Новость моментально облетела общагу. В Нелькину комнату потянулись подруги с соболезнованиями, вскоре приехала Наташка. На работу Нелька в этот день не пошла. А на следующий вышла как обычно. Ее душа переполнилась жалостью. Вначале было жалко Петра. Потом стало жалко саму себя — жизнь показалась окончательно сломанной. Машинально она прокрутила события на полгода назад, и ее взяла досада — почему она послушала ту глупую клятву больше не пить и почему не пошла на аборт? Жалость и досада сменились гневом к тому, кто сидел в ее пузе — она больше не хотела этого ребенка. Работалось плохо, однако Нелька с остервенением начала кидать штукатурку на стены, а когда та вышла, то схватила ведро и сама побежала вниз за свежим замесом, подъемника ждать не стала. Пусть будет выкидыш! Ломило руку от тяжести, дужка врезалась в пальцы, однако ничего не происходило. И тут вечером к ней пришла Верка-Колобок и рассказала один народный рецепт, как ребенка весьма просто убить внутри, а потом вызвать преждевременные роды.

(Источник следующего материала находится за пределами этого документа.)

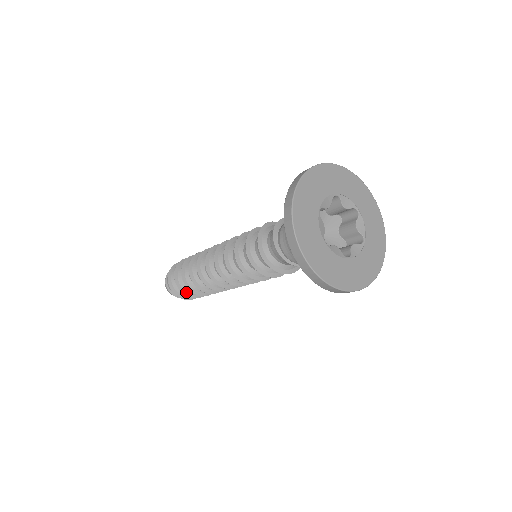
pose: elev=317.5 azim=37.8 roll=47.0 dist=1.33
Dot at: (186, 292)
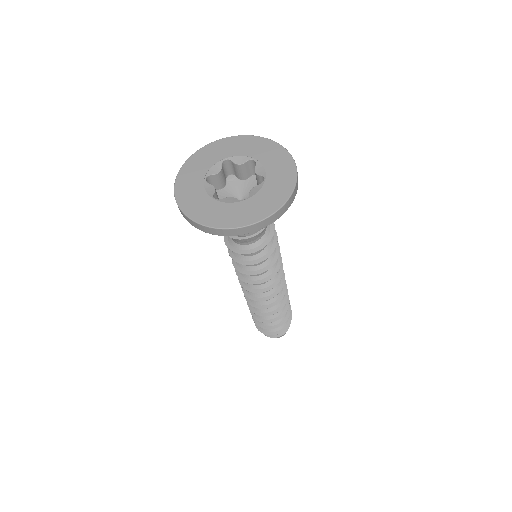
Dot at: (265, 326)
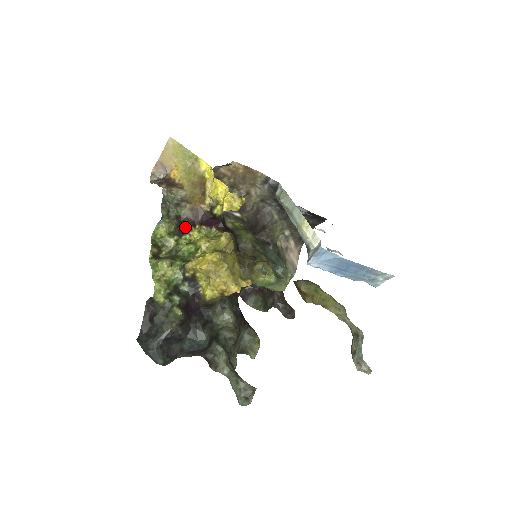
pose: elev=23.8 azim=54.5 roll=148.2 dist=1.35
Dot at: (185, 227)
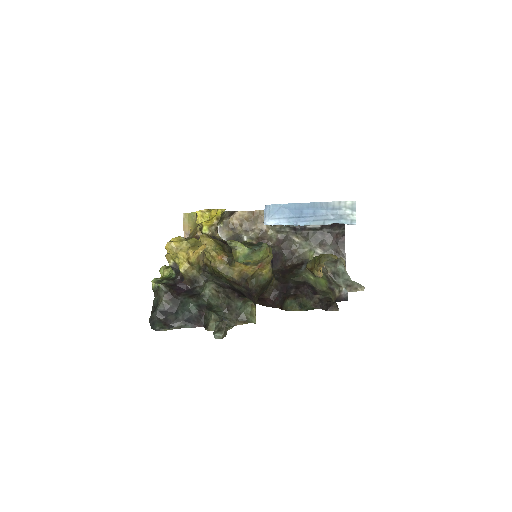
Dot at: occluded
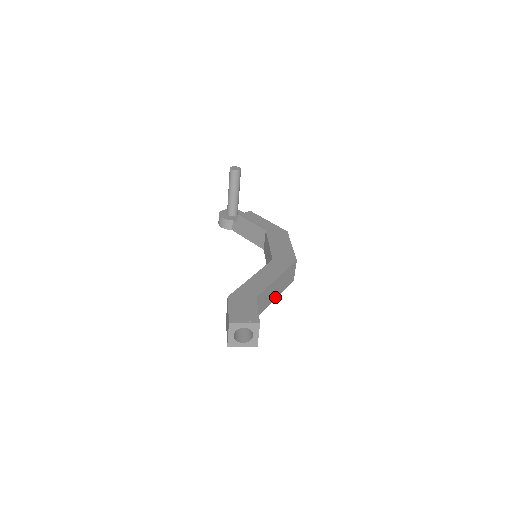
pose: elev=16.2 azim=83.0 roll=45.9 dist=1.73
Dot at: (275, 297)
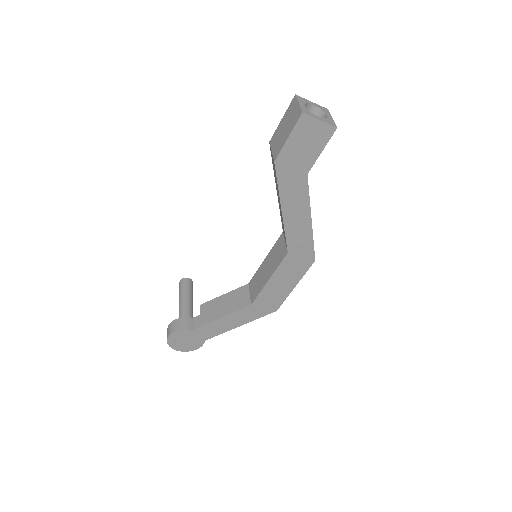
Dot at: (310, 219)
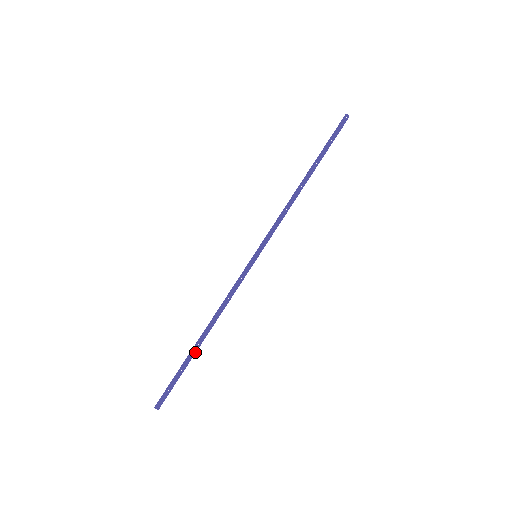
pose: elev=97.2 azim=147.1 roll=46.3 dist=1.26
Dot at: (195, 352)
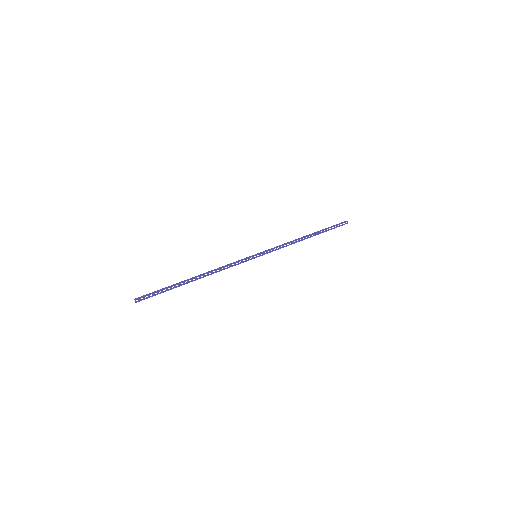
Dot at: (184, 284)
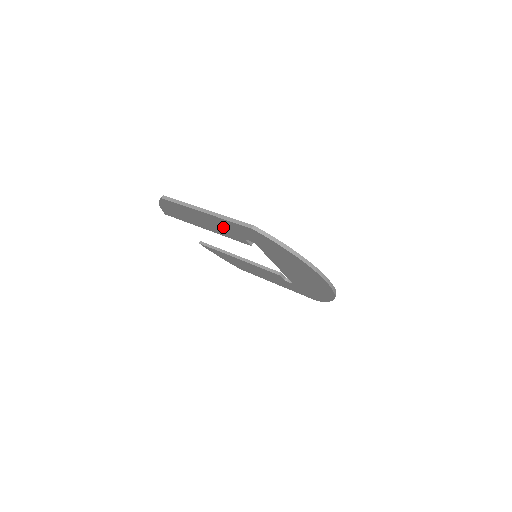
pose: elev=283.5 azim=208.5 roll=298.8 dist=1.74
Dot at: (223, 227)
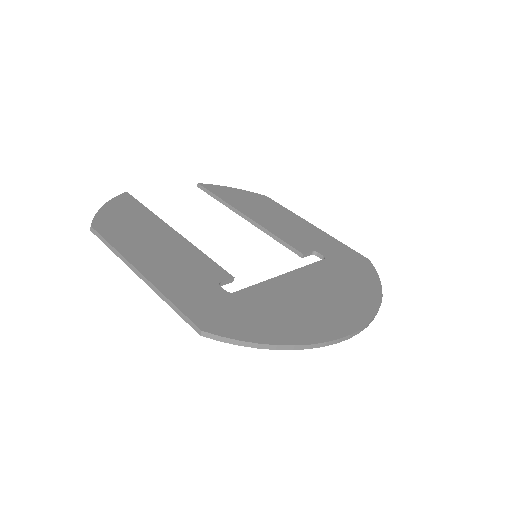
Dot at: occluded
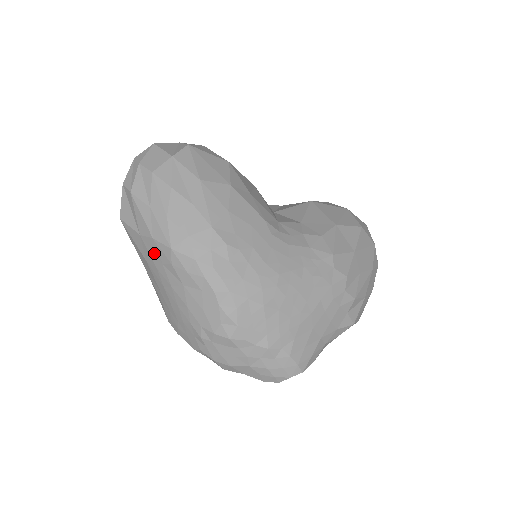
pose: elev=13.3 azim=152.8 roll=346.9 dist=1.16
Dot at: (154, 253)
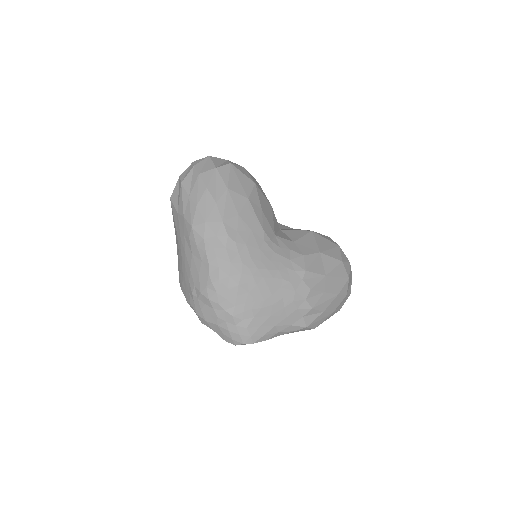
Dot at: (182, 227)
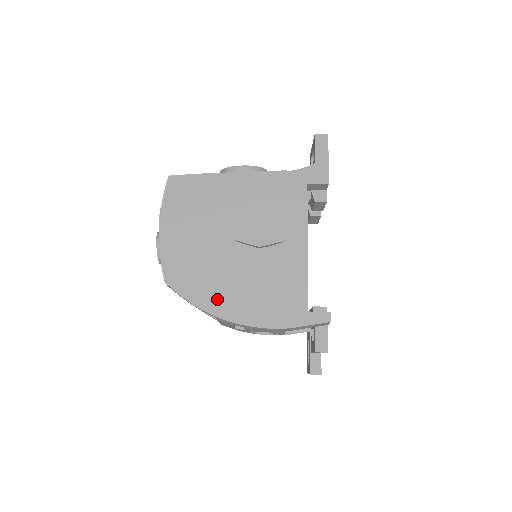
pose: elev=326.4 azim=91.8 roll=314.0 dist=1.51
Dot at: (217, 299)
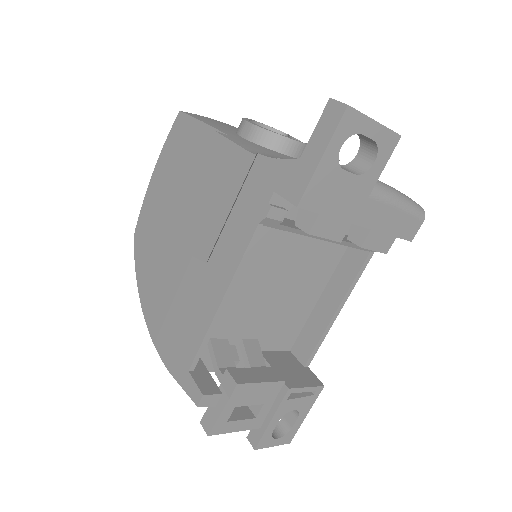
Dot at: (148, 285)
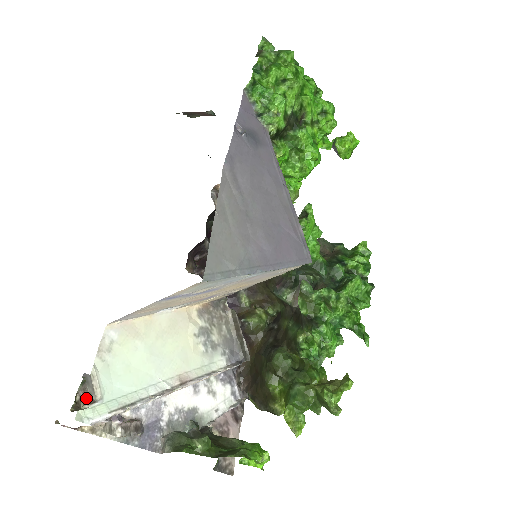
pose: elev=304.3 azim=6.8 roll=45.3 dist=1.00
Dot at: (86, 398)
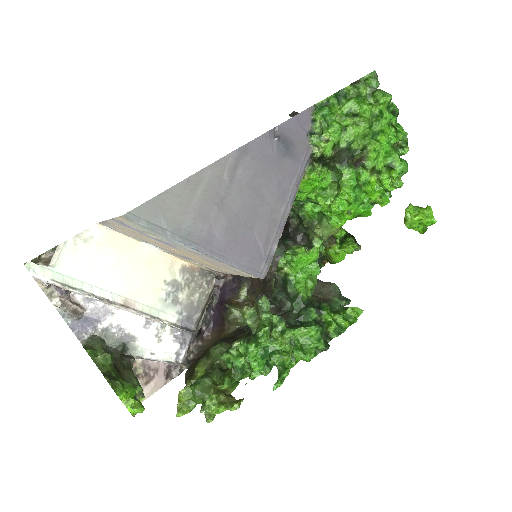
Dot at: (48, 260)
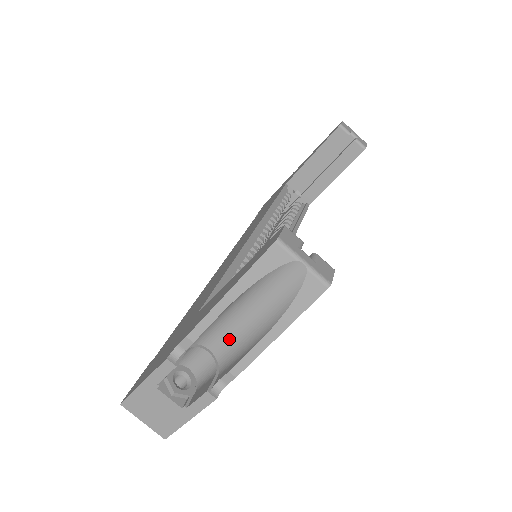
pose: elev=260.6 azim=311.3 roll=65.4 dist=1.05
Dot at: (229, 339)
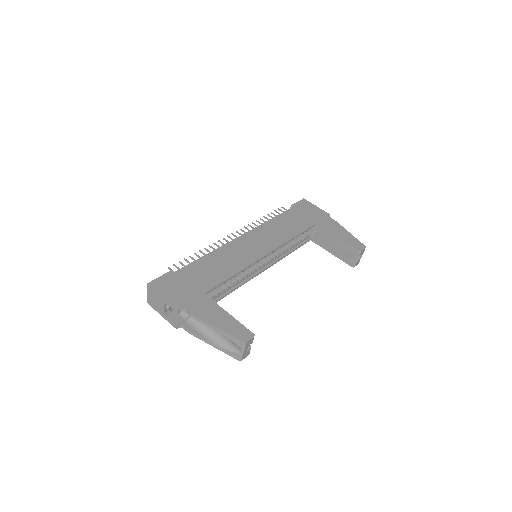
Dot at: occluded
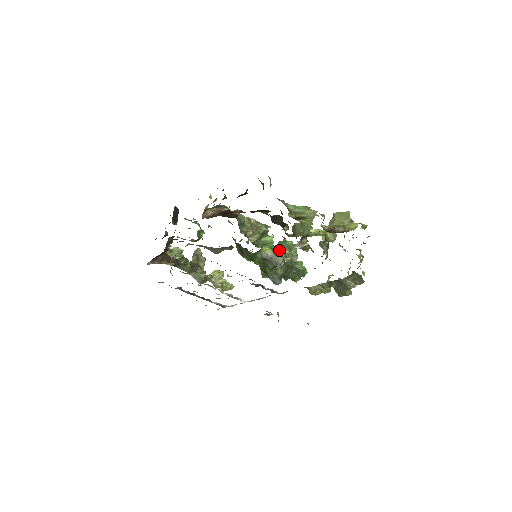
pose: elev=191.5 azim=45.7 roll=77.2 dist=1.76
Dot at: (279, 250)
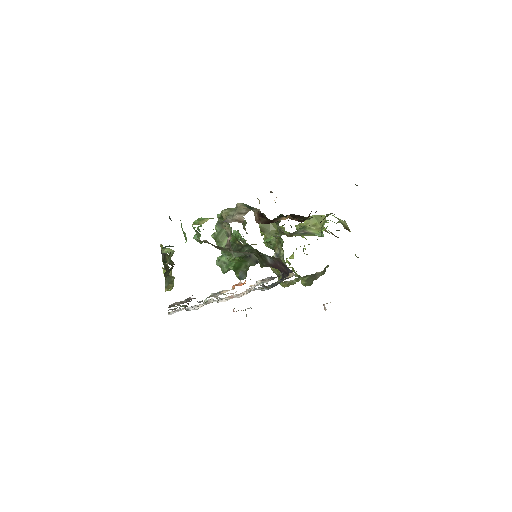
Dot at: occluded
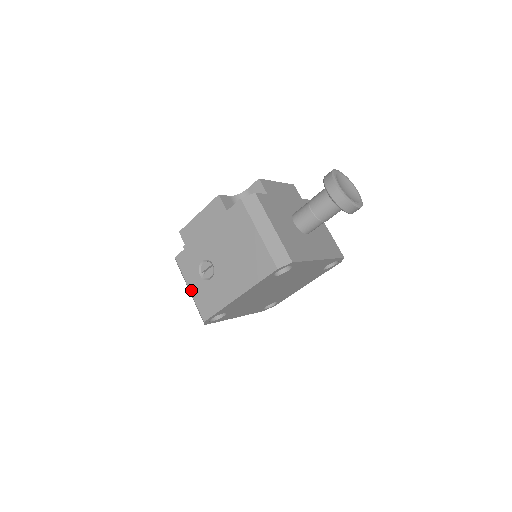
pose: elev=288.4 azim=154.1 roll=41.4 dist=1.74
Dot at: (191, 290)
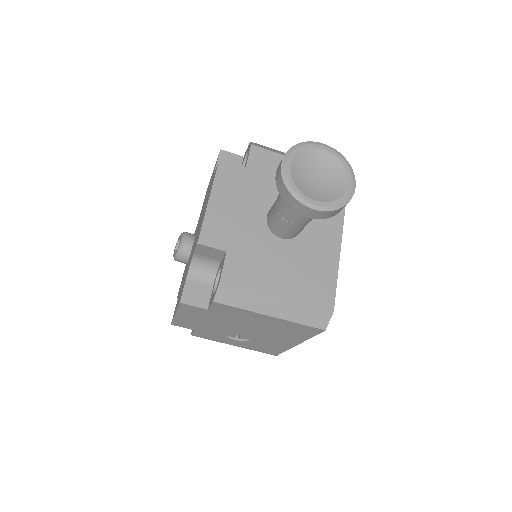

Рецепт был прост — пачка лаврушки на стакан кипятка. Отвар выпить, а сам лист завернуть в марлю и засунуть на ночь во влагалище. Тогда пачка лаврового листа стоила четыре копейки. Вечером Колобок зашла в магазин и взяла сразу десять пачек, к немалому удивлению продавца. Принесла их Нельке. Та, следуя ее инструкциям, запарила, настояла, выпила, завернула, засунула. Колобок просидела с Нелькой до часу ночи, однако ничего не произошло. Утром разболелся живот, но не сама матка, а с боку, где придатки, хотя боль была терпимой. Нелька пошла на работу, а вечером позвала Колобка, и они повторили процедуру. Результат был тот же, но живот болел уже меньше. После отвара немного мучила изжога, но в общем состояние было нормальное. День в день они израсходовали семь пачек, и Нелька уже была готова отчаяться в Колобковой медицине, как вдруг ощутила, что метод работает — шевеления плода полностью прекратились. Она продолжала ходить на работу, таскать там тяжелые ведра с цементом, однако роды не наступали.